# 18g ?



## tAClue (Jul 6, 2017)

Quick question, just been looking for an 18g basket for standard Fracino PF. Unless I'm looking in the wrong place the biggest I could find was 16g. Is there one available (for the original PF) ?


----------



## igm45 (Mar 5, 2017)

tAClue said:


> Quick question, just been looking for an 18g basket for standard Fracino PF. Unless I'm looking in the wrong place the biggest I could find was 16g. Is there one available (for the original PF) ?


Is it a 58mm pf?

If so check out VST or IMS baskets they will fit.


----------



## Jon (Dec 3, 2010)

tAClue said:


> Quick question, just been looking for an 18g basket for standard Fracino PF. Unless I'm looking in the wrong place the biggest I could find was 16g. Is there one available (for the original PF) ?


Yep as above VST/IMS should fit a standard Fracino PF. Do you want a 18g specifically? The standard Fracino one will probably dose even higher, right?


----------



## tAClue (Jul 6, 2017)

igm45 said:


> Is it a 58mm pf?
> 
> If so check out VST or IMS baskets they will fit.

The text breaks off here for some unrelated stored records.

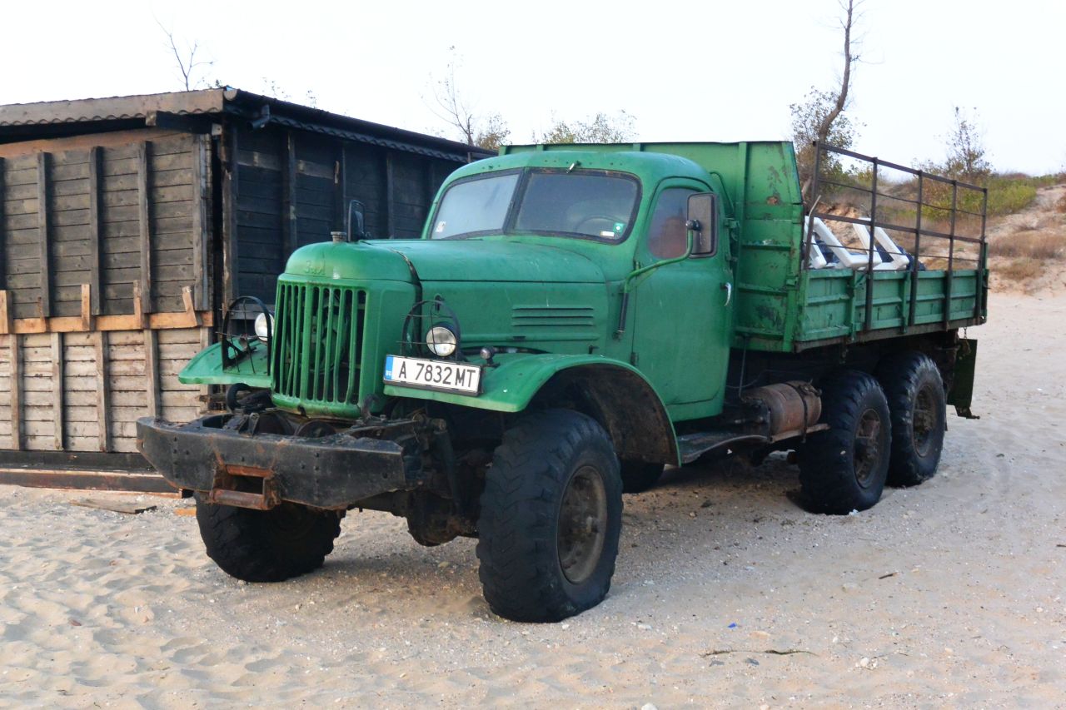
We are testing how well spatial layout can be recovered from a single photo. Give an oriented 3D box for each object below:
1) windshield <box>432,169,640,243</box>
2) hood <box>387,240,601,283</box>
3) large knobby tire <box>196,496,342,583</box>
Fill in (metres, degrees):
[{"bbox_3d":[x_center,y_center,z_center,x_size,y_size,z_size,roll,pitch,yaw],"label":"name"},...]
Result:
[{"bbox_3d":[-0.037,-0.817,7.602,1.280,0.420,0.240,5,-2,34],"label":"windshield"},{"bbox_3d":[-0.462,-0.482,7.023,1.220,0.230,1.220,5,6,34],"label":"hood"},{"bbox_3d":[-1.378,0.624,7.413,0.323,1.008,1.038,4,5,26],"label":"large knobby tire"}]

The baskets I am using are a shade over 58mm ID


----------



## tAClue (Jul 6, 2017)

Jon said:


> Yep as above VST/IMS should fit a standard Fracino PF. Do you want a 18g specifically? The standard Fracino one will probably dose even higher, right?


I dont know what baskets I am using to be honest but the biggest I have (not including the triple that only fits my naked) will only just accommodate 16g at a push.


----------



## igm45 (Mar 5, 2017)

tAClue said:


> I dont know what baskets I am using to be honest but the biggest I have (not including the triple that only fits my naked) will only just accommodate 16g at a push.


The VST basket will fit.

Out of interest, what roast level are the beans?

Could you provide a photo of what you mean of the 16g fitting 'at a push'


----------



## tAClue (Jul 6, 2017)

igm45 said:


> The VST basket will fit.
> 
> Out of interest, what roast level are the beans?
> 
> Could you provide a photo of what you mean of the 16g fitting 'at a push'


Sorry but what is 'roast level'? I am currently using New Latin beans from Brown Bear. I think the bag had the number 5 on it, would that be it?

Can't do photo atm, but what I mean is that I can't get any more than 16g in the basket and fix the PF to the group head, after tamping hard. So hard in fact that the flow is slowed a lot.


----------



## Ecopod (Apr 14, 2016)

Think original question has been answered but just in case it helps.

I've just started using ridged 18g VST baskets in my Fracino portafilter handles. Fit perfectly. I definitely could not get more than 15.8g into the standard Fracino double without the puck hitting the screen (Contempo Dual Fuel) leaving very little room for the water and variable results. As per one of my other posts now turning 18g of dose into 36g of yield very consistently, best change I've made to date.


----------



## Ed Rose CnB (Dec 1, 2020)

Hi @Ecopod

Reviving an old thread, would you be happy to confirm that the 18g VST ridged baskets have proved a good investment for you to dose higher on the Fracino pf? Like you, I'm using a Dual Fuel Contempo auto, I am trying to dose higher than the 14g (18g recipe, 36g out) and cannot get any reliable answers anywhere online (or from fraction, even purchasing their 21g baskets did not fit into the standard pf).

Thank you @Ecopod


----------



## NewboyUK (Jul 14, 2018)

Standard baskets will fit 18g in easy. Thats if you have the standard ones


----------